BGU Students Team Up to Slow the Progression of ALS

November 2, 2018

Medical Research

On October 26, Ben-Gurion University undergraduate students presented a new therapeutic approach for Amyotropic Lateral Sclerosis (ALS) at the 2018 international Genetically Engineered Competition (iGEM) in Boston, Massachusetts.

More than 350 teams from 41 different countries showcased projects using tools in the new field of synthetic biology to devise an innovative solution for a medical, environmental or social problem.

The BGU team, called OriginALS, supervised by Prof. Lital Alfonta and Dr. Ramon Birnbaum of the Department of Life Sciences, won a gold medal. Team members came together from chemistry, biotechnology engineering, medicine, and the life sciences.

For third-year biology student Liat Tsoran, the passion for ALS research hits close to home. Tsoran’s father, Nir, was diagnosed with the disease when she was just 11 years old, he has since passed away.

Provided information ::
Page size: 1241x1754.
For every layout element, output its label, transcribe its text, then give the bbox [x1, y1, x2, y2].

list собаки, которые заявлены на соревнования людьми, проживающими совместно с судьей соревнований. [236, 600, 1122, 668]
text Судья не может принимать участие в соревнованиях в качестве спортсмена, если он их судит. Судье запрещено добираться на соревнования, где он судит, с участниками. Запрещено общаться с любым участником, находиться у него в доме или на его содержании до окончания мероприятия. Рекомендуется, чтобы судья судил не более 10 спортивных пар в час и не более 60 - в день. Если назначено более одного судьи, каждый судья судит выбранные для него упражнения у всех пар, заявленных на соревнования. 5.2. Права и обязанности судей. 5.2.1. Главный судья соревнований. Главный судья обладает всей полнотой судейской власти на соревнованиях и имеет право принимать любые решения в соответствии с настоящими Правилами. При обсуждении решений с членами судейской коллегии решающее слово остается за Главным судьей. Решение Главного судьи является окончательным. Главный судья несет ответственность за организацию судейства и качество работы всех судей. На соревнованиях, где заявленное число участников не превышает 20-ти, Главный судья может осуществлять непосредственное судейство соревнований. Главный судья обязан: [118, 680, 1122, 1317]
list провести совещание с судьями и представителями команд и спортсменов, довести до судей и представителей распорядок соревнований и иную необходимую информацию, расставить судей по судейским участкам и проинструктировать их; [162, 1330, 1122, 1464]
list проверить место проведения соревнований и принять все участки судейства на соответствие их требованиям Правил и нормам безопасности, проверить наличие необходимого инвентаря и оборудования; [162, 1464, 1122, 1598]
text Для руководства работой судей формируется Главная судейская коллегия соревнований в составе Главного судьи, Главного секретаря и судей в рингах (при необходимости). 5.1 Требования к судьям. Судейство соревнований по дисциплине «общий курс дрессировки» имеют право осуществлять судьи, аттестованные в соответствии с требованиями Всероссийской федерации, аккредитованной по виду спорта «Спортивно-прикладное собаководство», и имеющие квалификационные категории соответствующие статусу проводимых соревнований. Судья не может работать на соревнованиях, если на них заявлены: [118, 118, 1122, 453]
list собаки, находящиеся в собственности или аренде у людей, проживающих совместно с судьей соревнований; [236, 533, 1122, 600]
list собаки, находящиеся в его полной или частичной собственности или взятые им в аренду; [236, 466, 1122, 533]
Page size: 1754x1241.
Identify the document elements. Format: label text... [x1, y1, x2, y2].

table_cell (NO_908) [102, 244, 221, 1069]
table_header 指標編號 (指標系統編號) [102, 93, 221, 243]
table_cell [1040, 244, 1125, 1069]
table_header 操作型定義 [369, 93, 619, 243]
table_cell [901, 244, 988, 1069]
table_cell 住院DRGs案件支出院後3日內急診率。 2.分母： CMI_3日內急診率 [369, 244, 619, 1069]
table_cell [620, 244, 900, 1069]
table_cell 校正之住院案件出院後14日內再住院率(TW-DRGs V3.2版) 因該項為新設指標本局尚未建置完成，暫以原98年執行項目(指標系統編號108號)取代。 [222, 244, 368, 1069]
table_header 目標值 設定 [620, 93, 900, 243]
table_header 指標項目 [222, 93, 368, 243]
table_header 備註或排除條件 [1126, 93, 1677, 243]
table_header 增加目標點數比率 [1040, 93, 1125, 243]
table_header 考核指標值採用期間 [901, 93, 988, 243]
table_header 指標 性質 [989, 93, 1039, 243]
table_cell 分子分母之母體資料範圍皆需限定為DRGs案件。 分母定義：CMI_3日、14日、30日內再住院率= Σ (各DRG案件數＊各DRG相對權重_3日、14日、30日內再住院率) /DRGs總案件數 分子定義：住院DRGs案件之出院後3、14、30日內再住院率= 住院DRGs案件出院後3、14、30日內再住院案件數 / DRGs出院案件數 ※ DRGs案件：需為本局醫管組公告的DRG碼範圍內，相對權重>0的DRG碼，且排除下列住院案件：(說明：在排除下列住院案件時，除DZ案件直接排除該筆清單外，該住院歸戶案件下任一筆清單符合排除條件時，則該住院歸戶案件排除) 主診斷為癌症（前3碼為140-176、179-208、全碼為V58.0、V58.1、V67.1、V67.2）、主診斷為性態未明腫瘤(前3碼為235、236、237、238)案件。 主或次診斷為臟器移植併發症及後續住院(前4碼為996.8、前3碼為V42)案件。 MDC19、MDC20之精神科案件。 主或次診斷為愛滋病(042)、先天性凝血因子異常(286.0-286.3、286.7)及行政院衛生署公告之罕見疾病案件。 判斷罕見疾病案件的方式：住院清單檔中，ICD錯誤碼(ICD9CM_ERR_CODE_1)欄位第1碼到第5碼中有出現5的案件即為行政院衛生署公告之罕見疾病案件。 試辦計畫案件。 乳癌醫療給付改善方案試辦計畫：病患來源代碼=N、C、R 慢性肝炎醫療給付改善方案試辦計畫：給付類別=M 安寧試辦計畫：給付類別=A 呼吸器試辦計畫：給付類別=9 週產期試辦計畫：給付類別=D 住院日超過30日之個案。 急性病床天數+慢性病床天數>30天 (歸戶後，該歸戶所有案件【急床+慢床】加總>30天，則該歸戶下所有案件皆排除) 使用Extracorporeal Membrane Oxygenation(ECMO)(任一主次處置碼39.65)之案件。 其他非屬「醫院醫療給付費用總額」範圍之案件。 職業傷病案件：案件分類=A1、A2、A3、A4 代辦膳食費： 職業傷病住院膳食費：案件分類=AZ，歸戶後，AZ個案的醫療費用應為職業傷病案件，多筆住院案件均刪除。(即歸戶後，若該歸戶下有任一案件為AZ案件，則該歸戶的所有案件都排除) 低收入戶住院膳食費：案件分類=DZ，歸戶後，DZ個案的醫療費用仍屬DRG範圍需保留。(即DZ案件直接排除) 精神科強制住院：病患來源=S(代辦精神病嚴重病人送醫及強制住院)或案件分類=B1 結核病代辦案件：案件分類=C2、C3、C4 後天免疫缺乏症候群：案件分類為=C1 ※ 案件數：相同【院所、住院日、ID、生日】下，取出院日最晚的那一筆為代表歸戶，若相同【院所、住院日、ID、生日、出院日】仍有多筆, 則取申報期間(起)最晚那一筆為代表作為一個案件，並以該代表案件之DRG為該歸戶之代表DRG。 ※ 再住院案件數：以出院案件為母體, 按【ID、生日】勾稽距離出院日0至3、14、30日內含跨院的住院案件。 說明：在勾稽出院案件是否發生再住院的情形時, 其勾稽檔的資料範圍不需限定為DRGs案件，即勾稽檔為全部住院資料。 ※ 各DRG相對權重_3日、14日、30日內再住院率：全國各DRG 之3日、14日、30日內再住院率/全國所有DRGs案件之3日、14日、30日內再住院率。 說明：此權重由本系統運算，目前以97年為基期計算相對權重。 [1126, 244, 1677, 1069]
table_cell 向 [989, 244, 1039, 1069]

Task 1 ::
Copy the part of the ALS article that starts with "On October 26, Ben-Gurion" and goes on through "(iGEM) in Boston, Massachusetts.".
Task 2 ::
Proceed with the article on the BGU students' ALS project, writing on from its last sentence.
The rows have no connection to the article about the BGU students' ALS project.

Your response 1 ::
On October 26, Ben-Gurion University undergraduate students presented a new therapeutic approach for Amyotropic Lateral Sclerosis (ALS) at the 2018 international Genetically Engineered Competition (iGEM) in Boston, Massachusetts.

Your response 2 ::
OriginALS team upper row left to right: Prof. Lital Alfonta, Sagi Angel, Mor Pasi (team leader), Liat Tsoran, Avital Bailen, Daniel Deitch, Einan Farhi, Mor Sela. Lower Row: Dror Aizik, Ori Tulchinsky, Nitzan Keidar, Dr. Ramon Birnbaum (team co-advisor), Eden Ozer.

“At that time no research on ALS was being done in Israel at all,” Tsoran says. “My dad created an organization to support patients and decided the cure should come from Israel. He gathered doctoral students and researchers and talked to them, convincing them to study ALS and the other nerve diseases.” When he died, two research labs had been established. Liat worked in one of them for three years.

At the iGEM competition, Tsoran and her team presented new findings that would ultimately lead to a new therapeutic approach to slow down the disease, prolong survival and enhance quality-of-life for patients. Currently, the estimated lifespan for ALS patients is two to three years.

Ordinarily, several types of cells nourish and support the motor neurons. In a healthy brain, one set of cells, the microglia, act as the central nervous system’s main immune defense. They scavenge for damaged neurons and plaques that accumulate to clog the system. A second set of cells, the astrocytes, play a role in repairing the nervous system and transmit messages among its cells.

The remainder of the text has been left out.